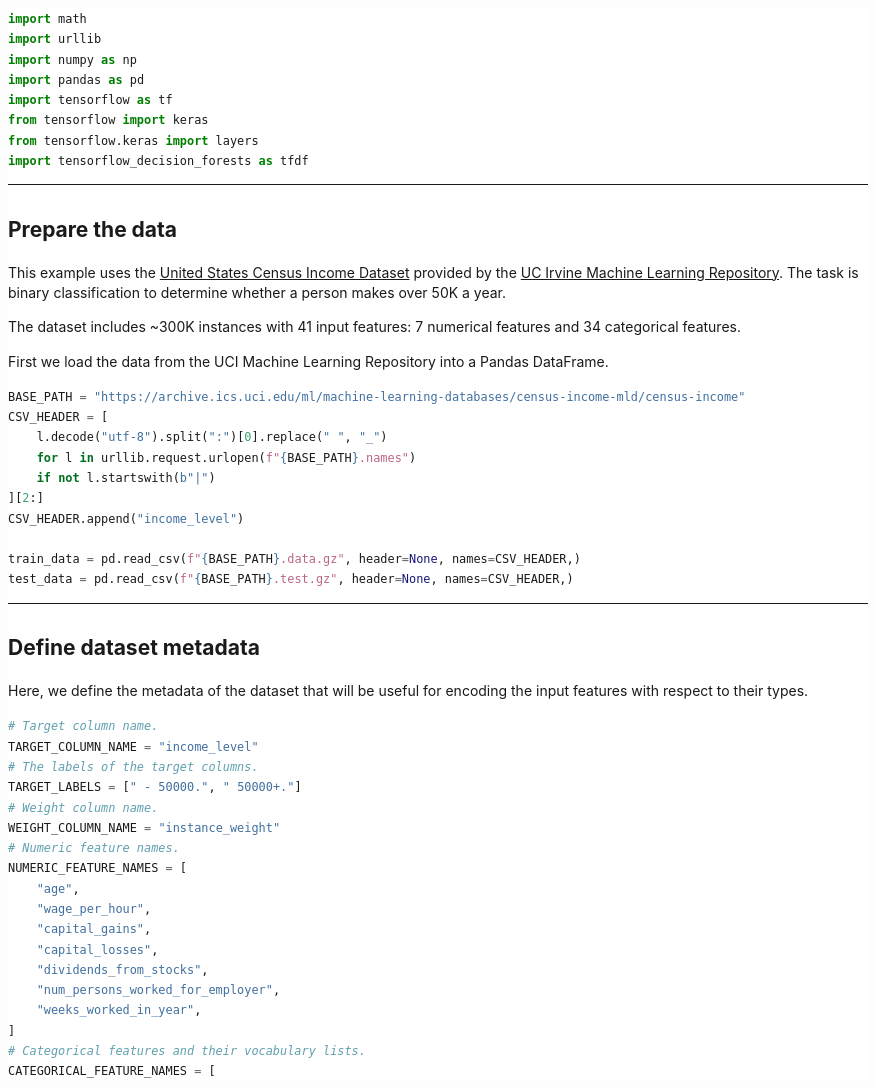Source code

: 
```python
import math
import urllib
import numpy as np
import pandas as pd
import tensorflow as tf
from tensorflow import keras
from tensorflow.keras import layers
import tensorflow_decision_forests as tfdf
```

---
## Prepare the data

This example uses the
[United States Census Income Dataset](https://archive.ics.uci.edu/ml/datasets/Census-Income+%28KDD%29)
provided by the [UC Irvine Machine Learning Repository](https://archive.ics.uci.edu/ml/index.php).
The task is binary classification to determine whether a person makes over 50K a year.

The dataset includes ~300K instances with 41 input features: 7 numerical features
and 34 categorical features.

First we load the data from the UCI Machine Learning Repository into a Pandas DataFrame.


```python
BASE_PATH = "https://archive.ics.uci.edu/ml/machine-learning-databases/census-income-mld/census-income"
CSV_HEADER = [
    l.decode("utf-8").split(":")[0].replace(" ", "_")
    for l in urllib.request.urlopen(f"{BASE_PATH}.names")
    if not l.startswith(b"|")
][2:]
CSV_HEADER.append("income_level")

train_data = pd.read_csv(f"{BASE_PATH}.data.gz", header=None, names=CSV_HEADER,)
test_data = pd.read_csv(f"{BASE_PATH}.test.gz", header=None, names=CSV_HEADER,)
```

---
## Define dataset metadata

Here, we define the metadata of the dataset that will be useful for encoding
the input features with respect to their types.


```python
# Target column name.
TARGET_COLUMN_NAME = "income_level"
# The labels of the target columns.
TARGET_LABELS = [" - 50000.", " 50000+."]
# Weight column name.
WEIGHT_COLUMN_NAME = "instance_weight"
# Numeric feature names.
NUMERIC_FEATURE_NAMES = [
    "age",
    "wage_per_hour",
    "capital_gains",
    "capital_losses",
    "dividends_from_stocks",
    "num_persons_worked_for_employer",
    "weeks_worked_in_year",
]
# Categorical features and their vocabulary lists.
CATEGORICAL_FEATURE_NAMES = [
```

____

### Your assignment
Your task is to list each line of the records with the word "None".

### Solved problem
train_data = pd.read_csv(f"{BASE_PATH}.data.gz", header=None, names=CSV_HEADER,)
test_data = pd.read_csv(f"{BASE_PATH}.test.gz", header=None, names=CSV_HEADER,)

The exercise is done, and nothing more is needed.